We’re not going to gloat and say we told you so, even though we could because we did.
Back in 1996, when then-Texas Attorney General Dan Morales launched his anti-tobacco campaign, soon followed by state attorney generals across the country, the big promise was that proceeds from settlements would be used to offset state health care expenses related to tobacco use among our citizens – and to underwrite state efforts to reduce usage.
The big promise, as we foresaw, turned out to be the big lie.
Settlements served mainly to enrich plaintiffs attorneys and to finance state programs unrelated to tobacco use.
According to a new report from the Campaign for Tobacco-Free Kids, “states continue to spend only a miniscule portion of their tobacco revenues to fight tobacco use” and have “failed to reverse deep cuts to tobacco prevention and cessation programs.”
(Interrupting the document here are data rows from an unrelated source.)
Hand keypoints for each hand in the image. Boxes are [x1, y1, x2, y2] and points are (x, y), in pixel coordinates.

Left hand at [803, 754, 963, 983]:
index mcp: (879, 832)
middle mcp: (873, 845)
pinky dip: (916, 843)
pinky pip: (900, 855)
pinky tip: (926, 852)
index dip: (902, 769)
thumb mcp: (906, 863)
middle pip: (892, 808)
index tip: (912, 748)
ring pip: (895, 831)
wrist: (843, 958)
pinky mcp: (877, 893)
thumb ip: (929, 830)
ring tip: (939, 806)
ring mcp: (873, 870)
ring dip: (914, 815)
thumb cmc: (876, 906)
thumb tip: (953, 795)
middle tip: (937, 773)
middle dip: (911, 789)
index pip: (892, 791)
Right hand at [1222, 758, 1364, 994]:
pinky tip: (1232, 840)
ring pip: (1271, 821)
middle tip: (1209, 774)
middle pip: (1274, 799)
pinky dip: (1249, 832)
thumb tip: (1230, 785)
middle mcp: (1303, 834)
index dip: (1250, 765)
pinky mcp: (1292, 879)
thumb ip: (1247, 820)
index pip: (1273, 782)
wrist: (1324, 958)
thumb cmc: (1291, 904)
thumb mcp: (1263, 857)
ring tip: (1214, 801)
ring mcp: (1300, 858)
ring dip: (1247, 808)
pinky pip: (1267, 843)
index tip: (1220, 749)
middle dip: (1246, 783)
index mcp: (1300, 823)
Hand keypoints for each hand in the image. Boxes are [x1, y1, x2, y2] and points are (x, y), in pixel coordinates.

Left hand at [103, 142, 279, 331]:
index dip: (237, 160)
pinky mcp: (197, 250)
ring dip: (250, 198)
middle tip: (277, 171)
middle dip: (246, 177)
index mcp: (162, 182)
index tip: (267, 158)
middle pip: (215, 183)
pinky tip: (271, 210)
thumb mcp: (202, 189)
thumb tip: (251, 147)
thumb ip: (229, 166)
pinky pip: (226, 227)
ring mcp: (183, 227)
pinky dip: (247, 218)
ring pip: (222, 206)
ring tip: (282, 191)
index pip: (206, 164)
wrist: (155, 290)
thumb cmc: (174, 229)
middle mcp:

In the current fiscal year, the report notes, “the states will collect $25.7 billion in revenue from the tobacco settlement and tobacco taxes, but will spend only 1.8 percent of it – $459.5 million – on programs to prevent kids from smoking and help smokers quit. This means the states are spending less than two cents of every dollar in tobacco revenue to fight tobacco use.”
Texas ranks near the bottom (41) in a state-by-state chart of funding for tobacco prevention programs, spending only 2.4 percent of the amount recommended by the Centers for Disease Control.
That’s the legacy of Dan Morales and the Tobacco Five: attorneys John Eddie Williams, Walter Umphrey, John O'Quinn, Harold Nix, and Wayne Reaud, who split billions in contingency fees.
Morales subsequently pled guilty to two counts of mail fraud related to the tobacco settlement and one count of filing a false tax return. Williams and Umphrey went to the well again in 2009, suing tobacco companies for selling light cigarettes.
All that talk about looking out for the public interest was just a bunch of smoke.